Some Bacteria Are Becoming 'More Tolerant' Of Hand Sanitizers, Study Finds
In the early 2000s, hospitals across Australia began installing more hand-sanitizer dispensers in their rooms and hallways for staff, visitors and patients to use. Research showed these alcohol-based disinfectants helped battle staph infections in patients and certain kinds of drug-resistant bacteria. And rates of these infections went down.
But other infections didn't drop when people started using the sanitizer stations. In fact, certain infections went up.
In particular, enterococcal infections — caused by bacteria that affect the digestive tract, bladder, heart and other parts of the body — started increasing.
This wasn't only happening in Australia. Countries around the world saw rises in this type of infection even as hand sanitizer became more popular. Globally, enterococci make up ten percent of bacterial infections acquired in the hospital. In North America and Europe, they are a leading cause of sepsis, a deadly blood infection.
Now, researchers say, they may have found the cause. Blame it on the alcohol.
New research published by Science Translational Medicine on Wednesday shows that several strains of these bacteria have begun adjusting to alcohol-based hand sanitizers. They're not resistant to the alcohol — at least, not yet — but they're becoming "more tolerant" of it, the authors write. That means the bacteria were able to survive for longer periods of time after being doused with alcohol.
The researchers used different strengths of alcohol concentrations to combat the bacteria, starting with 23 percent. Eventually, at a 70-percent alcohol mixture, the bacteria were conquered. Typically, hand sanitizers are 60 percent alcohol.
To make matters worse, many of these alcohol-tolerant bacteria are resistant to multiple drugs as well. Half of the strains the researchers studied cannot be treated with vancomycin, a last-line antibiotic. That means the bacteria are spreading more easily within hospitals, and there aren't many options for treatment.
The researchers were surprised by their findings.
"To our knowledge this was the first time anyone had shown hospital bacteria becoming tolerant to alcohols," says Timothy Stinear, a coauthor of the study and a researcher at the University of Melbourne's Doherty Institute for Infection and Immunity.
First the researchers compared 139 types of bacteria, looking at the same strains over a 19-year stretch — from 1997 to 2015. As time passed, the bacteria evolved to tolerate alcohol better. To be exact, bacteria collected after 2009 were 10 times more tolerant than pre-2004 bacteria — which corresponds to the national push to use more hand sanitizers.
But bacteria don't always operate in your body the way they do in a lab. It's risky to test these drug-resistant bacteria on people, so researchers turned to tests on mice — a common way to model how humans might also react. The results were the same — the guts of mice quickly showed signs of alcohol-tolerant bacteria, even when their cages were cleaned with an alcohol solution.

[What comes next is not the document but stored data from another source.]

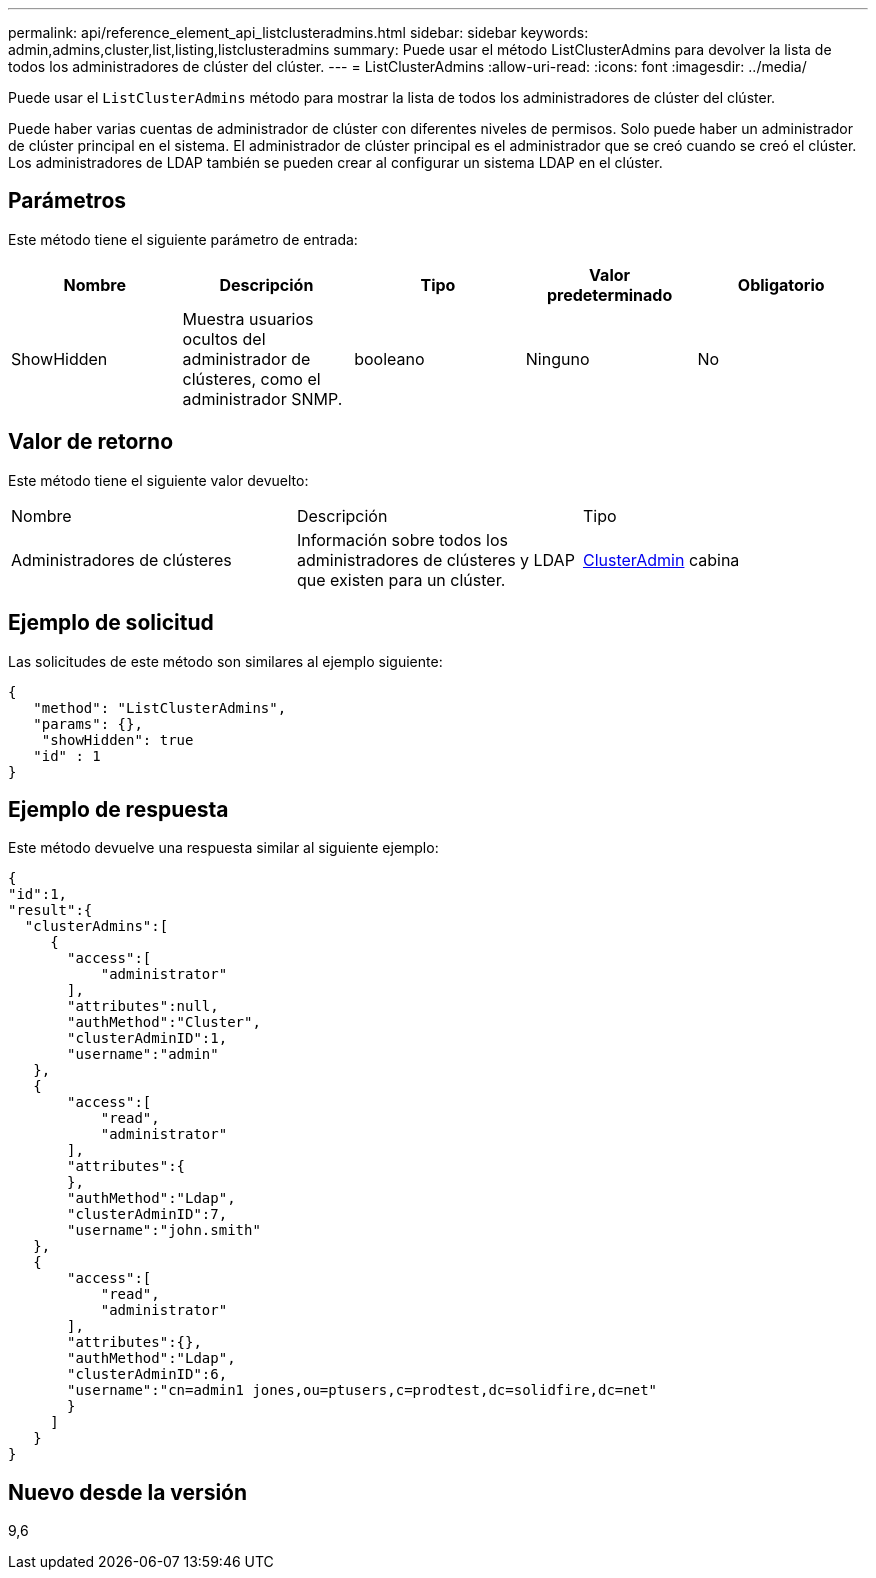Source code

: ---
permalink: api/reference_element_api_listclusteradmins.html 
sidebar: sidebar 
keywords: admin,admins,cluster,list,listing,listclusteradmins 
summary: Puede usar el método ListClusterAdmins para devolver la lista de todos los administradores de clúster del clúster. 
---
= ListClusterAdmins
:allow-uri-read: 
:icons: font
:imagesdir: ../media/


[role="lead"]
Puede usar el `ListClusterAdmins` método para mostrar la lista de todos los administradores de clúster del clúster.

Puede haber varias cuentas de administrador de clúster con diferentes niveles de permisos. Solo puede haber un administrador de clúster principal en el sistema. El administrador de clúster principal es el administrador que se creó cuando se creó el clúster. Los administradores de LDAP también se pueden crear al configurar un sistema LDAP en el clúster.



== Parámetros

Este método tiene el siguiente parámetro de entrada:

|===
| Nombre | Descripción | Tipo | Valor predeterminado | Obligatorio 


 a| 
ShowHidden
 a| 
Muestra usuarios ocultos del administrador de clústeres, como el administrador SNMP.
 a| 
booleano
 a| 
Ninguno
 a| 
No

|===


== Valor de retorno

Este método tiene el siguiente valor devuelto:

|===


| Nombre | Descripción | Tipo 


 a| 
Administradores de clústeres
 a| 
Información sobre todos los administradores de clústeres y LDAP que existen para un clúster.
 a| 
xref:reference_element_api_clusteradmin.adoc[ClusterAdmin] cabina

|===


== Ejemplo de solicitud

Las solicitudes de este método son similares al ejemplo siguiente:

[listing]
----
{
   "method": "ListClusterAdmins",
   "params": {},
    "showHidden": true
   "id" : 1
}
----


== Ejemplo de respuesta

Este método devuelve una respuesta similar al siguiente ejemplo:

[listing]
----
{
"id":1,
"result":{
  "clusterAdmins":[
     {
       "access":[
           "administrator"
       ],
       "attributes":null,
       "authMethod":"Cluster",
       "clusterAdminID":1,
       "username":"admin"
   },
   {
       "access":[
           "read",
           "administrator"
       ],
       "attributes":{
       },
       "authMethod":"Ldap",
       "clusterAdminID":7,
       "username":"john.smith"
   },
   {
       "access":[
           "read",
           "administrator"
       ],
       "attributes":{},
       "authMethod":"Ldap",
       "clusterAdminID":6,
       "username":"cn=admin1 jones,ou=ptusers,c=prodtest,dc=solidfire,dc=net"
       }
     ]
   }
}
----


== Nuevo desde la versión

9,6
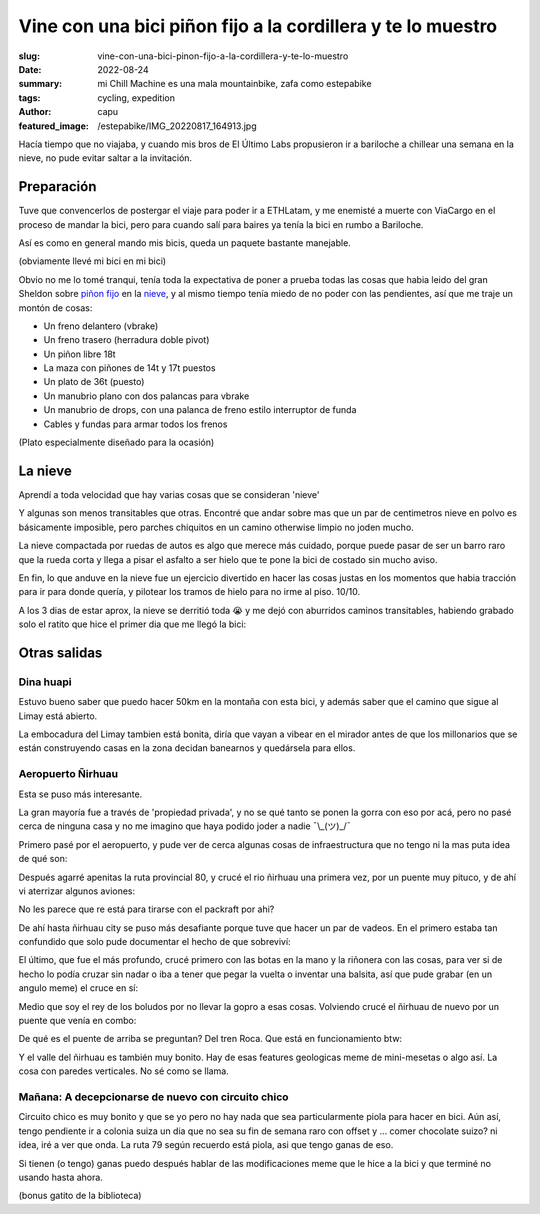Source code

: ############################################################
Vine con una bici piñon fijo a la cordillera y te lo muestro
############################################################
:slug: vine-con-una-bici-pinon-fijo-a-la-cordillera-y-te-lo-muestro
:date: 2022-08-24
:summary: mi Chill Machine es una mala mountainbike, zafa como estepabike
:tags: cycling, expedition
:author: capu
:featured_image: /estepabike/IMG_20220817_164913.jpg

Hacía tiempo que no viajaba, y cuando mis bros de El Último Labs propusieron ir
a bariloche a chillear una semana en la nieve, no pude evitar saltar a la
invitación.

Preparación
===========

Tuve que convencerlos de postergar el viaje para poder ir a ETHLatam, y me
enemisté a muerte con ViaCargo en el proceso de mandar la bici, pero para
cuando salí para baires ya tenía la bici en rumbo a Bariloche.

.. image:: {static}/estepabike/IMG_20220809_160736.jpg

Así es como en general mando mis bicis, queda un paquete bastante manejable.

.. image:: {static}/estepabike/IMG_20220810_120018.jpg

(obviamente llevé mi bici en mi bici)

Obvio no me lo tomé tranqui, tenía toda la expectativa de poner a prueba todas
las cosas que habia leido del gran Sheldon sobre `piñon fijo
<https://sheldonbrown.com/fixed-conversion.html>`_ en la `nieve
<https://www.sheldonbrown.com/winter.html>`_, y al mismo tiempo tenía miedo de
no poder con las pendientes, así que me traje un montón de cosas:

- Un freno delantero (vbrake)
- Un freno trasero (herradura doble pivot)
- Un piñon libre 18t
- La maza con piñones de 14t y 17t puestos
- Un plato de 36t (puesto)
- Un manubrio plano con dos palancas para vbrake
- Un manubrio de drops, con una palanca de freno estilo interruptor de funda
- Cables y fundas para armar todos los frenos

.. image:: {static}/estepabike/photo_2022-07-25_13-29-49.jpg

(Plato especialmente diseñado para la ocasión)

La nieve
========

Aprendí a toda velocidad que hay varias cosas que se consideran 'nieve'

.. image:: {static}/estepabike/IMG_20220817_164913.jpg

Y algunas son menos transitables que otras. Encontré que andar sobre mas que un
par de centimetros nieve en polvo es básicamente imposible, pero parches
chiquitos en un camino otherwise limpio no joden mucho.

La nieve compactada por ruedas de autos es algo que merece más cuidado, porque
puede pasar de ser un barro raro que la rueda corta y llega a pisar el asfalto
a ser hielo que te pone la bici de costado sin mucho aviso.

En fin, lo que anduve en la nieve fue un ejercicio divertido en hacer las cosas
justas en los momentos que habia tracción para ir para donde quería, y
pilotear los tramos de hielo para no irme al piso. 10/10.

A los 3 dias de estar aprox, la nieve se derritió toda 😭 y me dejó con
aburridos caminos transitables, habiendo grabado solo el ratito que hice el
primer dia que me llegó la bici:

.. video:: {static}/estepabike/nieve.webm

Otras salidas
=============

Dina huapi
----------

.. image:: {static}/estepabike/salida-dinahuapi.png

Estuvo bueno saber que puedo hacer 50km en la montaña con esta bici, y además
saber que el camino que sigue al Limay está abierto.

.. image:: {static}/estepabike/IMG_20220821_180539.jpg

La embocadura del Limay tambien está bonita, diría que vayan a vibear en el
mirador antes de que los millonarios que se están construyendo casas en la zona
decidan banearnos y quedársela para ellos.

Aeropuerto Ñirhuau
------------------

.. image:: {static}/estepabike/salida-rio.png

Esta se puso más interesante. 

.. image:: {static}/estepabike/IMG_20220823_162144.jpg

La gran mayoría fue a través de 'propiedad privada', y no se qué tanto se ponen
la gorra con eso por acá, pero no pasé cerca de ninguna casa y no me imagino
que haya podido joder a nadie ¯\\_(ツ)_/¯ 

Primero pasé por el aeropuerto, y pude ver de cerca algunas cosas de
infraestructura que no tengo ni la mas puta idea de qué son:

.. image:: {static}/estepabike/IMG_20220823_150434.jpg
.. image:: {static}/estepabike/IMG_20220823_145924.jpg

Después agarré apenitas la ruta provincial 80, y crucé el rio ñirhuau una
primera vez, por un puente muy pituco, y de ahí vi aterrizar algunos aviones:

.. image:: {static}/estepabike/IMG_20220823_153440.jpg

.. image:: {static}/estepabike/IMG_20220823_155530.jpg

No les parece que re está para tirarse con el packraft por ahi?

De ahí hasta ñirhuau city se puso más desafiante porque tuve que hacer un par
de vadeos. En el primero estaba tan confundido que solo pude documentar el
hecho de que sobreviví:

.. image:: {static}/estepabike/IMG_20220823_163009.jpg

El último, que fue el más profundo, crucé primero con las botas en la mano y la
riñonera con las cosas, para ver si de hecho lo podía cruzar sin nadar o iba a
tener que pegar la vuelta o inventar una balsita, así que pude grabar (en un
angulo meme) el cruce en sí:

.. video:: {static}/estepabike/vadeo.mp4

Medio que soy el rey de los boludos por no llevar la gopro a esas cosas.
Volviendo crucé el ñirhuau de nuevo por un puente que venía en combo:

.. image:: {static}/estepabike/IMG_20220823_173717.jpg

De qué es el puente de arriba se preguntan? Del tren Roca. Que está en funcionamiento btw:

.. video:: {static}/estepabike/roca.mp4

Y el valle del ñirhuau es también muy bonito. Hay de esas features geologicas
meme de mini-mesetas o algo así. La cosa con paredes verticales. No sé como se
llama.

.. image:: {static}/estepabike/IMG_20220823_174206.jpg

Mañana: A decepcionarse de nuevo con circuito chico
---------------------------------------------------
.. image:: {static}/estepabike/salida-coloniasuiza.png

Circuito chico es muy bonito y que se yo pero no hay nada que sea
particularmente piola para hacer en bici. Aún así, tengo pendiente ir a colonia
suiza un dia que no sea su fin de semana raro con offset y ... comer chocolate
suizo? ni idea, iré a ver que onda. La ruta 79 según recuerdo está piola, asi
que tengo ganas de eso.

Si tienen (o tengo) ganas puedo después hablar de las modificaciones meme que
le hice a la bici y que terminé no usando hasta ahora.

.. image:: {static}/estepabike/IMG_20220824_130630.jpg

(bonus gatito de la biblioteca)
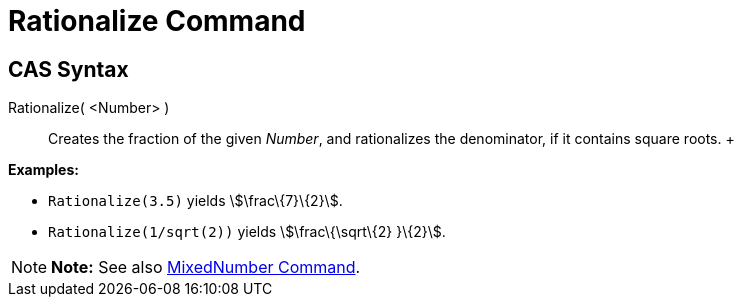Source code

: = Rationalize Command

== [#CAS_Syntax]#CAS Syntax#

Rationalize( <Number> )::
  Creates the fraction of the given _Number_, and rationalizes the denominator, if it contains square roots.
  +

[EXAMPLE]

====

*Examples:*

* `Rationalize(3.5)` yields stem:[\frac\{7}\{2}].
* `Rationalize(1/sqrt(2))` yields stem:[\frac\{\sqrt\{2} }\{2}].

====

[NOTE]

====

*Note:* See also xref:/commands/MixedNumber_Command.adoc[MixedNumber Command].

====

Health-care institutions trying to control the spread of these infections will need to "adhere rigorously to hand-hygiene protocols," Stinear says — and probably institute additional measures to stop the spread, such as increased hand-washing with soap after coming into contact with the bacteria.
Lance Price, a professor at the George Washington University's Milken Institute School of Public Health and the founding director of GW's Antibiotic Resistance Action Center, was also surprised by the findings.
"I always thought of alcohol as being like a sledgehammer," says Price, who was not affiliated with the study. "But clearly, these are innovative organisms. And evolution happens pretty fast when you're dealing with populations that can double every 30 minutes and travel in packs of billions."
The particular type of bacteria, enterococci, is most often found in hospitals. But this research has implications for any bacteria that may begin tolerating alcohol. For instance, organisms like C. diff, another rapidly rising infection that is difficult to treat, have hard shells that make it difficult for alcohol to kill them; the best way to get rid of them is to wash them down the drain.
"If you're washing your hands less because that alcohol-based hand sanitizer makes you feel confident that your hands are clean," Price says, "all of a sudden you can become a vehicle for alcohol-resistant organisms."
The research is still clear that alcohol-based hand sanitizers are more effective at battling some bacteria, like those causing staph infections. However, this study indicates that other bacteria are best cleaned off with simple soap and water.
"It's the physical action of lifting and moving them off your skin, and letting them run down the drain," Price says.
"We have to be careful about this new trend towards heavy reliance on alcohol-based hand sanitizers," Price continues. "Soap and water should be our number-one protection" — both in hospitals and for personal use.
The next question, Price says, is whether the bacteria will continue to evolve and tolerate higher and higher doses of alcohol — or even stop responding entirely.
"Is it possible for these organisms to develop complete resistance to alcohol?" he asks.